◆ SUPPLIED DATA:
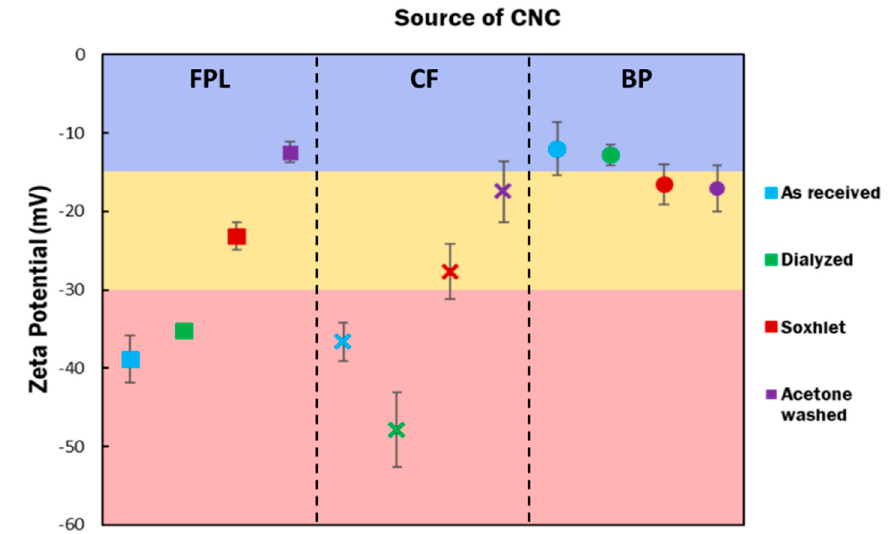
Figure 6. Zeta potential values of CNCs (squares are FPL, crosses are CF, and circles are BP), as received and after post-treatments (blue is as received, green is dialyzed, red is Soxhlet extracted, and purple is acetone washed). Regions are colored to highlight amount of charge—blue is low to no charge, yellow is moderately charged, and red is highly charged.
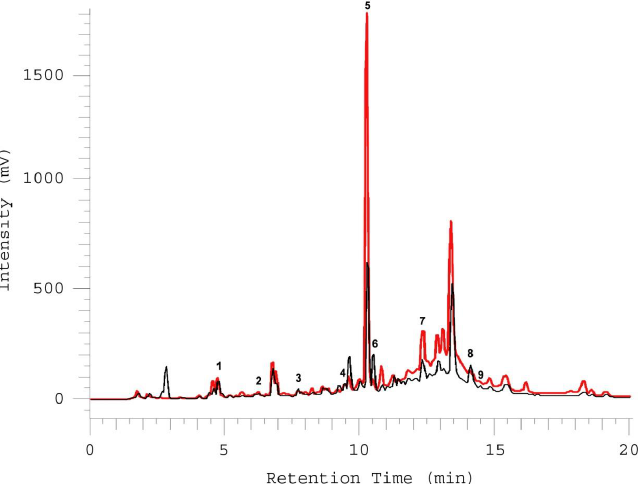
Figure 3. Chromatographic phenolic profile of ‘Cobrançosa’ (black) and ‘Galega Vulgar’ (red, thickener line) olive fruits, belonging to block I at S1 sampling period. Identified phenolic compounds (PCs): ( 1 ) hydroxytyrosol (HT); ( 2 ) tyrosol; ( 3 ) vanillic acid; ( 4 ) rutin; ( 5 ) verbascoside (VERB); ( 6 ) ferulic acid; ( 7 ) oleuropein (OLE); ( 8 ) luteolin; ( 9 ) cinnamic acid.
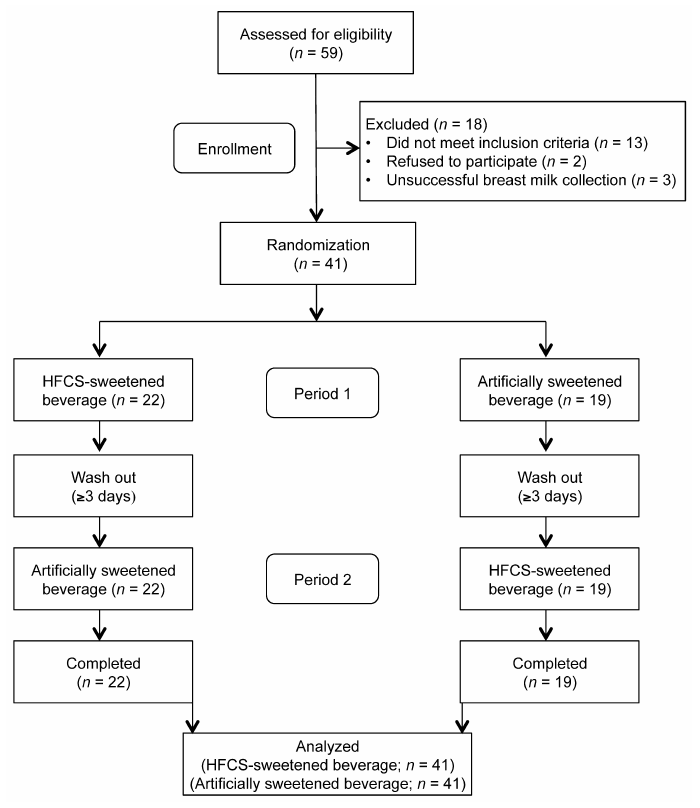
Figure 1. Flow diagram of participants. Table 1. Baseline characteristics of the participants at six weeks postpartum.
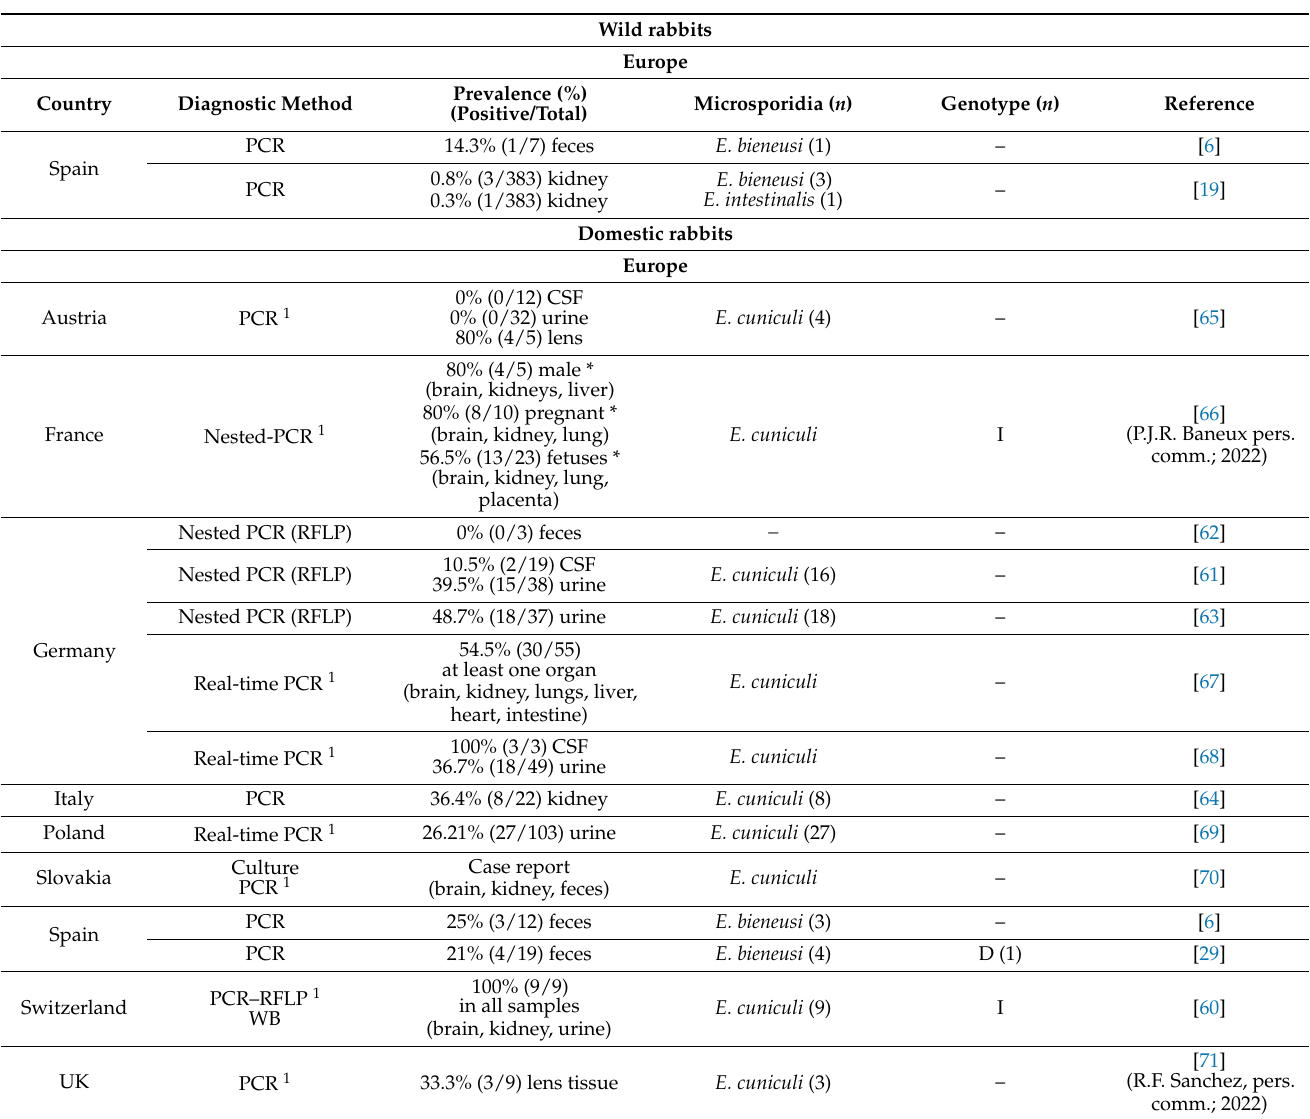
Table 2. Molecular studies of microsporidia in rabbits. Wild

◆ AIM OF THE TASK:
Copy every line of the listing that contains the word "Figure".

◆ SOLUTION:
Figure 6. Zeta potential values of CNCs (squares are FPL, crosses are CF, and circles are BP), as received and after post-treatments (blue is as received, green is dialyzed, red is Soxhlet extracted, and purple is acetone washed). Regions are colored to highlight amount of charge—blue is low to no charge, yellow is moderately charged, and red is highly charged.
Figure 3. Chromatographic phenolic profile of ‘Cobrançosa’ (black) and ‘Galega Vulgar’ (red, thickener line) olive fruits, belonging to block I at S1 sampling period. Identified phenolic compounds (PCs): ( 1 ) hydroxytyrosol (HT); ( 2 ) tyrosol; ( 3 ) vanillic acid; ( 4 ) rutin; ( 5 ) verbascoside (VERB); ( 6 ) ferulic acid; ( 7 ) oleuropein (OLE); ( 8 ) luteolin; ( 9 ) cinnamic acid.
Figure 1. Flow diagram of participants. Table 1. Baseline characteristics of the participants at six weeks postpartum.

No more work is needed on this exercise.